As an African woman, naturally I am interested in how we can use this forum to advance progress for and by women across the continent. Here, we can delve deeper into the complex socioeconomic situations that African women face daily.

As we work to implement the Beijing Platform for Action, we realize that the challenges posed by the interconnections of climate change and the 3F Crises – food, fuel and finance – are disproportionately affecting women. We must accelerate the empowerment of rural women and emphasize their role in eradicating poverty and hunger, in mitigating climate change and in sustainable development for all.

The Forum’s Global Gender Gap Report 2011 states that “the most important determinant of a country’s competitiveness is its human talent – the skills, education and productivity of its workforce”. As such, it is clear that a nation’s competitiveness ultimately depends on whether and how it utilizes its human resources. Women make up the majority of the world’s population, filling multiple roles within the labour force. So, their inclusion in any initiatives aimed at sustainable economic development is critical for equitable and durable growth globally.
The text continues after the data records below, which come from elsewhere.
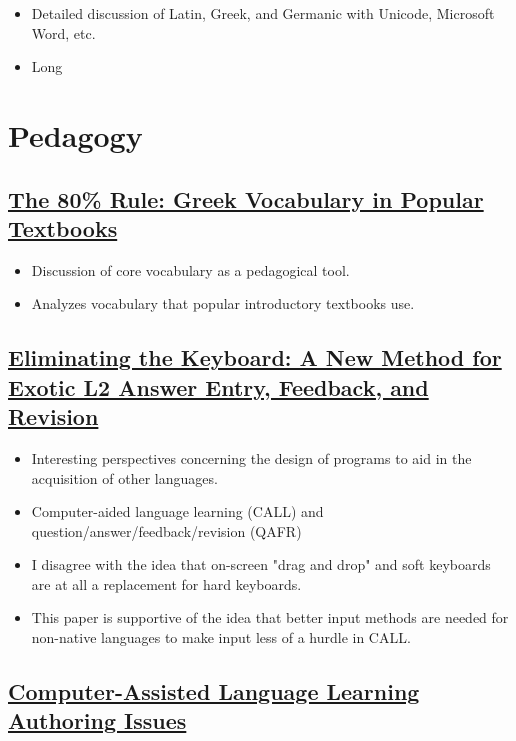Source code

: \documentclass[11pt]{article}
\begin{document}
\begin{itemize}
\item Detailed discussion of Latin, Greek, and Germanic with Unicode, Microsoft Word, etc.
\item Long
\end{itemize}

\section{Pedagogy}
\label{sec:orgbe3bed0}

\subsection{\href{http://tcl.camws.org/sites/default/files/TCL\_I\_i\_67-108\_Clark\_0.pdf}{The 80\% Rule: Greek Vocabulary in Popular Textbooks}}
\label{sec:org318c3ff}

\begin{itemize}
\item Discussion of core vocabulary as a pedagogical tool.
\item Analyzes vocabulary that popular introductory textbooks use.
\end{itemize}

\subsection{\href{https://www.jstor.org/stable/24147886}{Eliminating the Keyboard: A New Method for Exotic L2 Answer Entry, Feedback, and Revision}}
\label{sec:org020d3ab}

\begin{itemize}
\item Interesting perspectives concerning the design of programs to aid in the acquisition of other languages.
\item Computer-aided language learning (CALL) and question/answer/feedback/revision (QAFR)
\item I disagree with the idea that on-screen "drag and drop" and soft keyboards are at all a replacement for hard keyboards.
\item This paper is supportive of the idea that better input methods are needed for non-native languages to make input less of a hurdle in CALL.
\end{itemize}

\subsection{\href{https://www.jstor.org/stable/25612275}{Computer-Assisted Language Learning Authoring Issues}}
\label{sec:orgeabe25f}
\end{document}
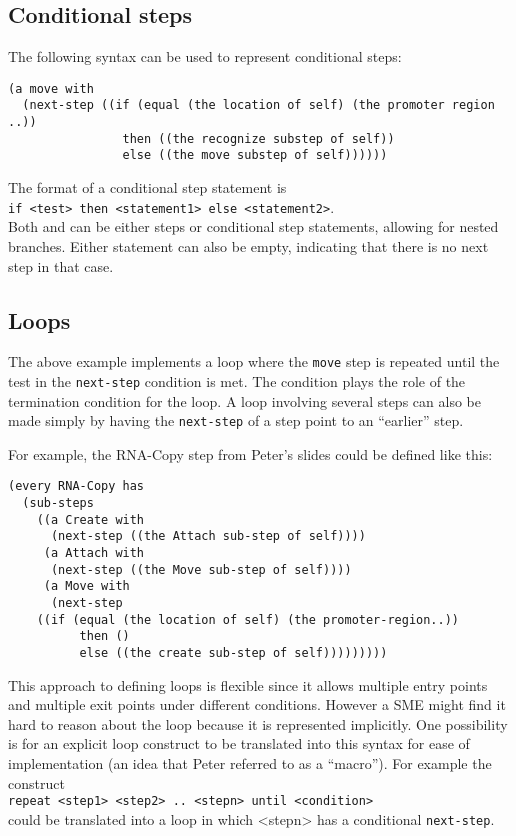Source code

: \documentclass[fullpage]{article}
\begin{document}
\subsection*{Conditional steps}

The following syntax can be used to represent conditional steps:

{\small
\begin{verbatim}
(a move with
  (next-step ((if (equal (the location of self) (the promoter region ..))
                then ((the recognize substep of self))
                else ((the move substep of self))))))
\end{verbatim}
}

The format of a conditional step statement is \\ 
{\tt if <test> then <statement1> else <statement2>}.\\
%
Both {\tt <statement1>} and {\tt <statement2>} can be either steps or
conditional step statements, allowing for nested branches. Either
statement can also be empty, indicating that there is no next step in
that case.

\subsection*{Loops}

The above example implements a loop where the {\tt move} step is
repeated until the test in the {\tt next-step} condition is met.  The
condition plays the role of the termination condition for the loop. A
loop involving several steps can also be made simply by having the
{\tt next-step} of a step point to an ``earlier'' step.

For example, the RNA-Copy step from Peter's slides could be defined
like this:

{\small
\begin{verbatim}
(every RNA-Copy has
  (sub-steps
    ((a Create with
      (next-step ((the Attach sub-step of self))))
     (a Attach with
      (next-step ((the Move sub-step of self))))
     (a Move with
      (next-step
	((if (equal (the location of self) (the promoter-region..))
          then ()
          else ((the create sub-step of self)))))))))
\end{verbatim}
}

This approach to defining loops is flexible since it allows multiple
entry points and multiple exit points under different
conditions. However a SME might find it hard to reason about the loop
because it is represented implicitly. One possibility is for an
explicit loop construct to be translated into this syntax for ease of
implementation (an idea that Peter referred to as a ``macro''). For
example the construct \\ {\tt repeat <step1> <step2> .. <stepn> until
<condition>}\\ could be translated into a loop in which <stepn> has a
conditional {\tt next-step}.
\end{document}
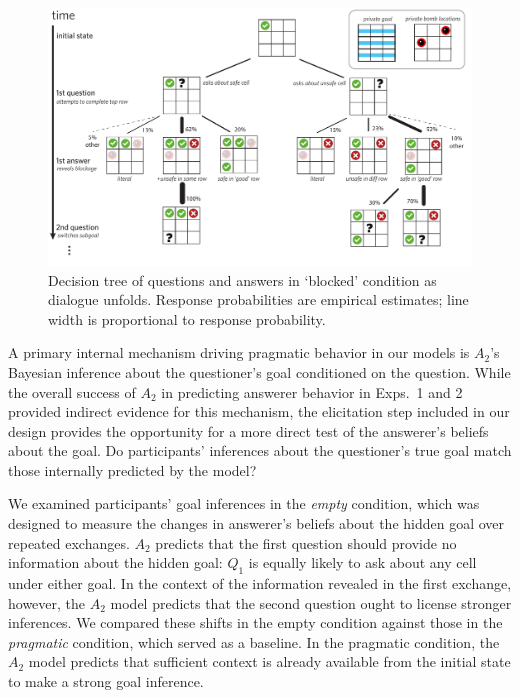 \documentclass[11pt, floatsintext]{apa6}
\begin{document}
\begin{figure}[t!]
\begin{center}
\includegraphics[scale = .6]{Exp3/blocked.pdf}
\end{center}
\caption{Decision tree of questions and answers in `blocked' condition as dialogue unfolds. Response probabilities are empirical estimates; line width is proportional to response probability.}
\label{fig:blocked}
\end{figure}


A primary internal mechanism driving pragmatic behavior in our models is $A_2$'s Bayesian inference about the questioner's goal conditioned on the question. 
While the overall success of $A_2$ in predicting answerer behavior in Exps.~1 and 2 provided indirect evidence for this mechanism, the elicitation step included in our design provides the opportunity for a more direct test of the answerer's beliefs about the goal.
Do participants' inferences about the questioner's true goal match those internally predicted by the model?

We examined participants' goal inferences in the \emph{empty} condition, which was designed to measure the changes in answerer's beliefs about the hidden goal over repeated exchanges. 
$A_2$ predicts that the first question should provide no information about the hidden goal: $Q_1$ is equally likely to ask about any cell under either goal.
In the context of the information revealed in the first exchange, however, the $A_2$ model predicts that the second question ought to license stronger inferences.
We compared these shifts in the empty condition against those in the \emph{pragmatic} condition, which served as a baseline.
In the pragmatic condition, the $A_2$ model predicts that sufficient context is already available from the initial state to make a strong goal inference.
\end{document}
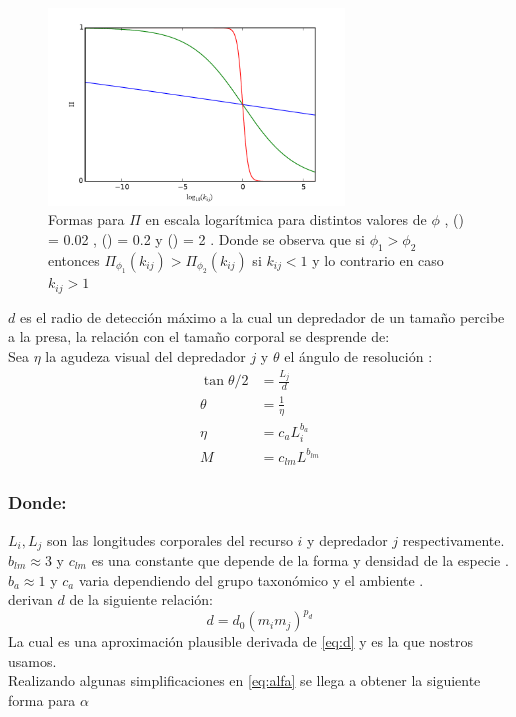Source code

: \begin{figure}
\begin{center}
 \includegraphics[width=0.7\textwidth]{./Plots/CaptureEfficiency.pdf}
 \caption[$\Pi$]{ Formas para $\Pi$ en escala logar\'itmica para distintos valores de $\phi$ , ({\hwplotB}) = 0.02 , ({\hwplotG}) = 0.2 y ({\hwplotR}) = 2 . Donde se observa que si $\phi_1 > \phi_2$ entonces $\Pi_{\phi_1}(k_{ij}) >\Pi_{\phi_2}(k_{ij})$ si $k_{ij} < 1$ y lo contrario en caso $k_{ij}>1$ }
 \label{fig:efficiency} 
\end{center}
\end{figure}

$d$ es el radio de detecci\'on m\'aximo a la cual un depredador de un tama\~no percibe a la presa, la relaci\'on con el tama\~no corporal se desprende de:\\ Sea $\eta$ la agudeza visual del depredador $j$ y $\theta$ el \'angulo de resoluci\'on :
\begin{equation}\label{eq:d}
\begin{aligned}
\tan{\theta/2} &= \frac{L_{j}}{d} \\
\theta &= \frac{1}{\eta} \\
\eta & = c_a L_i^{b_a} \\
M &= c_{lm}L^{b_{lm}} 
\end{aligned}
\end{equation}
\subsubsection*{Donde:}
$L_i , L_j$ son las longitudes corporales del recurso $i$ y depredador $j$ respectivamente. \\
$b_{lm} \approx 3 $ y $c_{lm}$ es una constante que depende de la forma y densidad de la especie \citep{peters1986ecological,mcgill2006allometric}. \\
$b_a \approx 1 $ y $c_a$ varia dependiendo del grupo taxon\'omico y el ambiente \citep{kiltie2000scaling} .\\
\cite{pawar2012dimensionality} derivan $d$ de la siguiente relaci\'on:
\[ d = d_0(m_im_j)^{p_d} \]
La cual es una aproximaci\'on plausible derivada de \eqref{eq:d} y es la que nostros usamos.\\
Realizando algunas simplificaciones en \eqref{eq:alfa} se llega a obtener la siguiente forma para $\alpha$ 

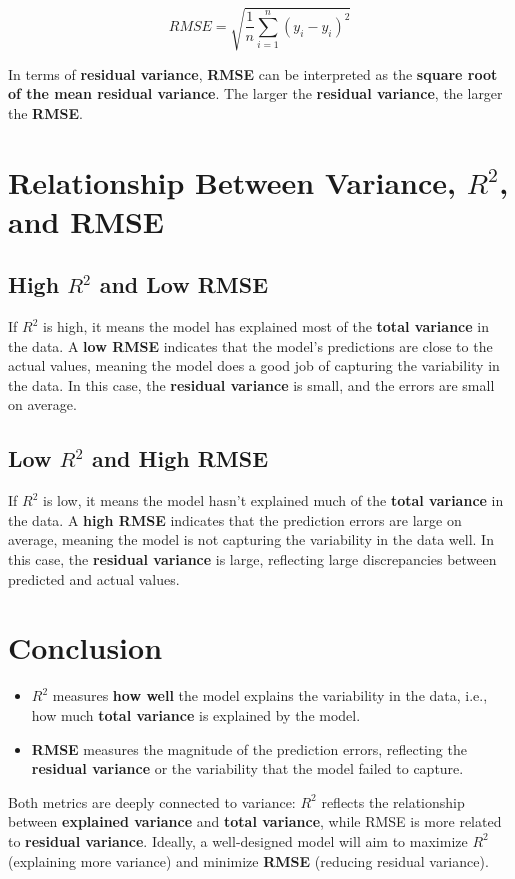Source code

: \documentclass{article}
\begin{document}
\[
RMSE = \sqrt{\frac{1}{n} \sum_{i=1}^{n} (y_i - \hat{y_i})^2}
\]

In terms of \textbf{residual variance}, \textbf{RMSE} can be interpreted as the \textbf{square root of the mean residual variance}. The larger the \textbf{residual variance}, the larger the \textbf{RMSE}.

\section{Relationship Between Variance, \( R^2 \), and RMSE}
\subsection{High \( R^2 \) and Low RMSE}
If \( R^2 \) is high, it means the model has explained most of the \textbf{total variance} in the data. A \textbf{low RMSE} indicates that the model's predictions are close to the actual values, meaning the model does a good job of capturing the variability in the data. In this case, the \textbf{residual variance} is small, and the errors are small on average.

\subsection{Low \( R^2 \) and High RMSE}
If \( R^2 \) is low, it means the model hasn't explained much of the \textbf{total variance} in the data. A \textbf{high RMSE} indicates that the prediction errors are large on average, meaning the model is not capturing the variability in the data well. In this case, the \textbf{residual variance} is large, reflecting large discrepancies between predicted and actual values.

\section{Conclusion}
\begin{itemize}
    \item \( R^2 \) measures \textbf{how well} the model explains the variability in the data, i.e., how much \textbf{total variance} is explained by the model.
    \item \textbf{RMSE} measures the magnitude of the prediction errors, reflecting the \textbf{residual variance} or the variability that the model failed to capture.
\end{itemize}

Both metrics are deeply connected to variance: \( R^2 \) reflects the relationship between \textbf{explained variance} and \textbf{total variance}, while RMSE is more related to \textbf{residual variance}. Ideally, a well-designed model will aim to maximize \( R^2 \) (explaining more variance) and minimize \textbf{RMSE} (reducing residual variance).
\end{document}
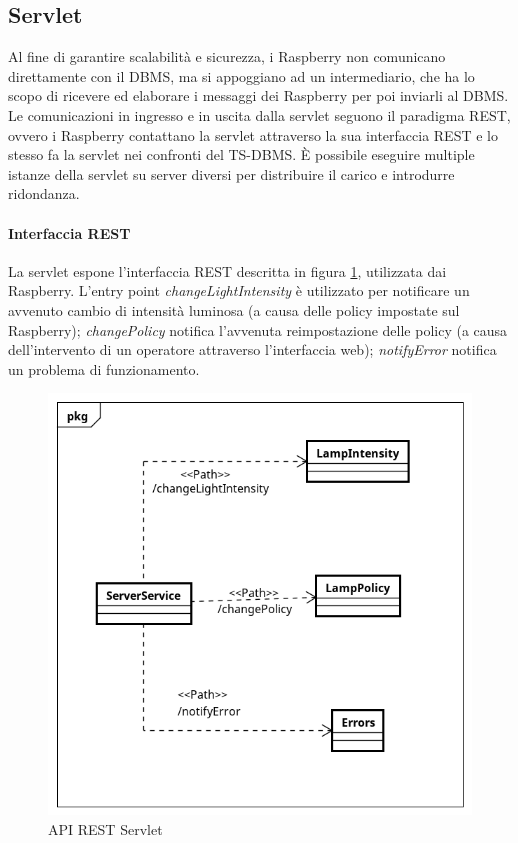 \subsection{Servlet}
Al fine di garantire scalabilità e sicurezza, i Raspberry non comunicano direttamente con il DBMS, ma si appoggiano ad un intermediario, che ha lo scopo di ricevere ed elaborare i messaggi dei Raspberry per poi inviarli al DBMS.
Le comunicazioni in ingresso e in uscita dalla servlet seguono il paradigma REST, ovvero i Raspberry contattano la servlet attraverso la sua interfaccia REST e lo stesso fa la servlet nei confronti del TS-DBMS.
È possibile eseguire multiple istanze della servlet su server diversi per distribuire il carico e introdurre ridondanza.
\paragraph{Interfaccia REST}
La servlet espone l'interfaccia REST descritta in figura \ref{API REST SERVLET}, utilizzata dai Raspberry.
L'entry point \textit{changeLightIntensity} è utilizzato per notificare un avvenuto cambio di intensità luminosa (a causa delle policy impostate sul Raspberry); \textit{changePolicy} notifica l'avvenuta reimpostazione delle policy (a causa dell'intervento di un operatore attraverso l'interfaccia web); \textit{notifyError} notifica un problema di funzionamento.
\begin{figure}[h]
	\centering
	\includegraphics[scale=.8]{figure/Class_Diagram_Server_REST.png}
	\caption{API REST Servlet \label{API REST SERVLET}}
\end{figure}
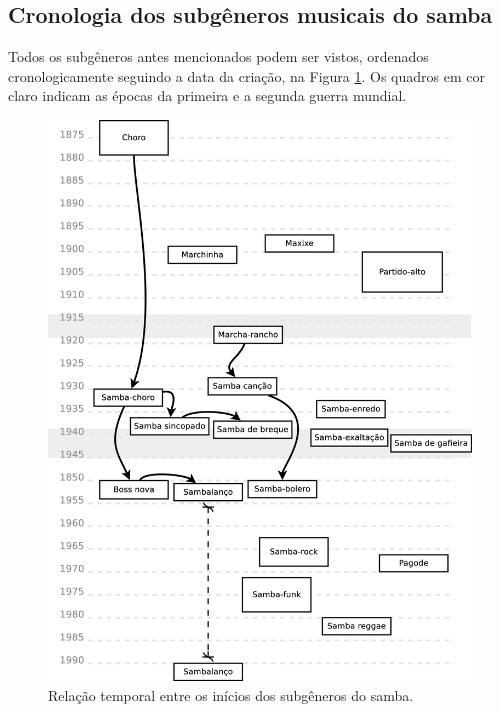 \subsection{Cronologia dos subgêneros musicais do samba}
Todos os subgêneros antes mencionados podem ser vistos, ordenados cronologicamente 
seguindo a data da criação, na Figura \ref{fig:sambamusicatimeline1}. 
Os quadros em cor claro indicam as épocas da primeira e a segunda guerra mundial.

\clearpage
\begin{figure}[H]
  \centering
    \includegraphics[width=1.0\textwidth]{chapters/cap-historia-musicasamba/musicatimeline.eps}
  \caption{Relação temporal entre os inícios dos subgêneros do samba.}
\label{fig:sambamusicatimeline1}
\end{figure}


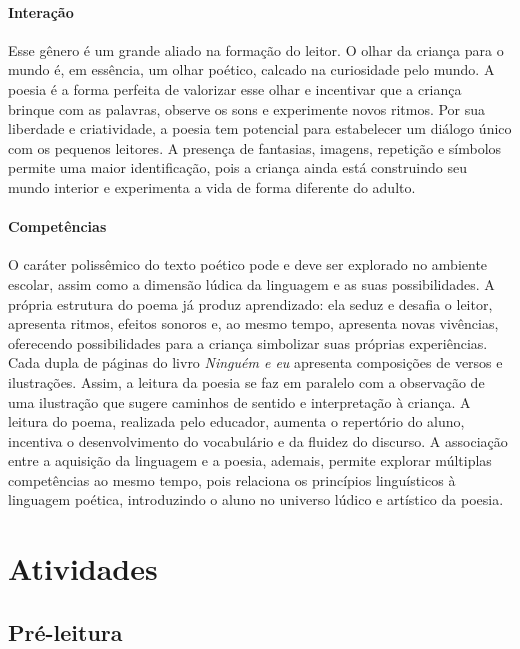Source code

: \documentclass[11pt]{extarticle}
\begin{document}
\paragraph{Interação} Esse gênero é um grande aliado na formação do leitor. O olhar da criança para o mundo é, em essência, um olhar poético, calcado na curiosidade pelo mundo. A poesia é a forma perfeita de valorizar esse olhar e incentivar que a criança brinque com as palavras, observe os sons e experimente novos ritmos. Por sua liberdade e criatividade, a poesia tem potencial para estabelecer um diálogo único com os pequenos leitores. A presença de fantasias, imagens, repetição e símbolos permite uma maior identificação, pois a criança ainda está construindo seu mundo interior e experimenta a vida de forma diferente do adulto. 

\paragraph{Competências} 
O caráter polissêmico do texto poético pode e deve ser explorado no ambiente escolar, assim como a dimensão lúdica da linguagem e as suas possibilidades. A própria estrutura do poema já produz aprendizado: ela seduz e desafia o leitor, apresenta ritmos, efeitos sonoros e, ao mesmo tempo, apresenta novas vivências, oferecendo possibilidades para a criança simbolizar suas próprias experiências. Cada dupla de páginas do livro \textit{Ninguém e eu} apresenta composições de versos e ilustrações. Assim, a leitura da poesia se faz em paralelo com a observação de uma ilustração que sugere caminhos de sentido e interpretação à criança. A leitura do poema, realizada pelo educador, aumenta o repertório do aluno, incentiva o desenvolvimento do vocabulário e da fluidez do discurso. A associação entre a aquisição da linguagem e a poesia, ademais, permite explorar múltiplas competências ao mesmo tempo, pois relaciona os princípios linguísticos à linguagem poética, introduzindo o aluno no universo lúdico e artístico da poesia.

\section{Atividades}

\subsection{Pré-leitura}

\end{document}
I always say that where women fare well, societies fare well. It has been consistently shown that where women are economically empowered, society as a whole benefits. Yet, as noted in the World Bank’s 2012 World Development Report on Gender Equality and Development, women, representing 40% of the world’s labour force, nevertheless hold only 1% of the world’s wealth. Leveraging women’s potential, therefore, is critical for minimizing social inequalities for the benefit of us all.

Given the intertwined nature of economic, societal and political factors, we must take a holistic approach and integrate economic factors into the political and social dimensions in our areas of intervention. Thus, initiatives such as our Women-Led Business project, in which female entrepreneurs at the grassroots level are mentored and facilitated to grow their own successful businesses, not only lead to economic independence for women, but also to sustainable development throughout their communities.

To create a synergy of effects, cooperation must be the ordre du jour. The discussions held by the World Economic Forum to transform and invest in Africa’s growth are, therefore, essential to all of us working for durable peace and security. I look forward to this year’s meeting in Addis Ababa furthering the progress toward these ends.

Bineta Diop is the Chair of the Executive Board, Femmes Africa Solidarité, Switzerland and is participating in the World Economic Forum on Africa 2012.